Exercise description
Transcribe verbatim every line from the line containing "X92620000Y-89332500D03*" to the end of the entries, including both endpoints. Output nothing beyond those lines.

Stored data entries
= Beginning of Section =
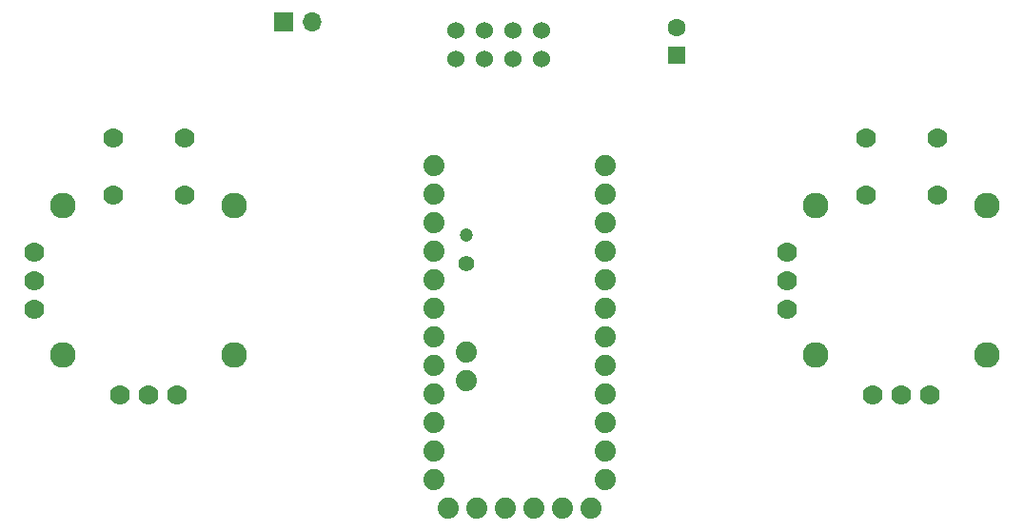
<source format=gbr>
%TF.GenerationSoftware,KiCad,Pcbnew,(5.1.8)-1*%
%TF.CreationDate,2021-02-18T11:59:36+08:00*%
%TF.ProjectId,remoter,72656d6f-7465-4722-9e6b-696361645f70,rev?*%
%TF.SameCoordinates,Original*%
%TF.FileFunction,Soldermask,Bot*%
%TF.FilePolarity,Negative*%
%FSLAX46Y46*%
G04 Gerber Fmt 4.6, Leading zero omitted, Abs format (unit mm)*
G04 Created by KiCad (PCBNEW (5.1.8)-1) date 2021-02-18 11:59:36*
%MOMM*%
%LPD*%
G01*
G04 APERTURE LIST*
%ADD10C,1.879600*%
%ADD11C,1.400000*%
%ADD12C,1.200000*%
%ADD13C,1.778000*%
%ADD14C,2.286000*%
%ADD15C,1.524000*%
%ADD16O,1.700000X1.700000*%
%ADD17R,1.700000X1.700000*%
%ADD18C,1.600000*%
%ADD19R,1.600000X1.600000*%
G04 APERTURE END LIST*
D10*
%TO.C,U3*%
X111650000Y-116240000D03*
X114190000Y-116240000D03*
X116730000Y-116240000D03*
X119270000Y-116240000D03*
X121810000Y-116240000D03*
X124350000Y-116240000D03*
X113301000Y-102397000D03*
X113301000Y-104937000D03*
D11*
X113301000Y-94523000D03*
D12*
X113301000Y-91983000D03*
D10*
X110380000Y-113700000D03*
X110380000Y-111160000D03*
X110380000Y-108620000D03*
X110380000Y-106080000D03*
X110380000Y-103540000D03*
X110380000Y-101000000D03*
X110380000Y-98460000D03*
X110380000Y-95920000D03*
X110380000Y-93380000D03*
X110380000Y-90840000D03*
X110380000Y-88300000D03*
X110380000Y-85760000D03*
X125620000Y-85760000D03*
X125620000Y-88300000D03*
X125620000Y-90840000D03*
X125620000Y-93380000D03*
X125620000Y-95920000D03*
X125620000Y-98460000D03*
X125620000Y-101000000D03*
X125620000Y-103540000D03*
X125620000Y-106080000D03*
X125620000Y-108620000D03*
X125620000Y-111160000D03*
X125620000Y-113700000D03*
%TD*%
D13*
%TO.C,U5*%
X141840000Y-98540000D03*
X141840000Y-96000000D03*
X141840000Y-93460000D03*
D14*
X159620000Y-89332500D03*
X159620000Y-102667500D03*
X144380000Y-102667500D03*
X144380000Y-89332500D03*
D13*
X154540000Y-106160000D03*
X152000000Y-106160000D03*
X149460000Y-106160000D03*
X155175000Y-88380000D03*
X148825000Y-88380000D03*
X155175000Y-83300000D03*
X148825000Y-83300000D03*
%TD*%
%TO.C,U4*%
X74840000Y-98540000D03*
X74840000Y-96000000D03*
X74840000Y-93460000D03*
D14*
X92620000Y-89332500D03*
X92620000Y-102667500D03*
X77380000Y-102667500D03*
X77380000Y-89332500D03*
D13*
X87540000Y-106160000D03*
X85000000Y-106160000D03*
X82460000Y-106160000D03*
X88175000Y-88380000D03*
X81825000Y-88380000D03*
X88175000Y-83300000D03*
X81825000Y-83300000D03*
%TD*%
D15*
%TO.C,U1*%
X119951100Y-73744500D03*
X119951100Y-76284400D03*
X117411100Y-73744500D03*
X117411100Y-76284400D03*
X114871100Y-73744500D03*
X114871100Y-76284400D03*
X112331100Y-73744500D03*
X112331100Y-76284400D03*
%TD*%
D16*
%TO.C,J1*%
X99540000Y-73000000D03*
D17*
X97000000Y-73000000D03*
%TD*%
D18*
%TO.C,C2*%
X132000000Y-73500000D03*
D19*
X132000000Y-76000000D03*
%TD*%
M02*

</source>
= End of Section =
Worked solution
X92620000Y-89332500D03*
X92620000Y-102667500D03*
X77380000Y-102667500D03*
X77380000Y-89332500D03*
D13*
X87540000Y-106160000D03*
X85000000Y-106160000D03*
X82460000Y-106160000D03*
X88175000Y-88380000D03*
X81825000Y-88380000D03*
X88175000Y-83300000D03*
X81825000Y-83300000D03*
%TD*%
D15*
%TO.C,U1*%
X119951100Y-73744500D03*
X119951100Y-76284400D03*
X117411100Y-73744500D03*
X117411100Y-76284400D03*
X114871100Y-73744500D03*
X114871100Y-76284400D03*
X112331100Y-73744500D03*
X112331100Y-76284400D03*
%TD*%
D16*
%TO.C,J1*%
X99540000Y-73000000D03*
D17*
X97000000Y-73000000D03*
%TD*%
D18*
%TO.C,C2*%
X132000000Y-73500000D03*
D19*
X132000000Y-76000000D03*
%TD*%
M02*

</source>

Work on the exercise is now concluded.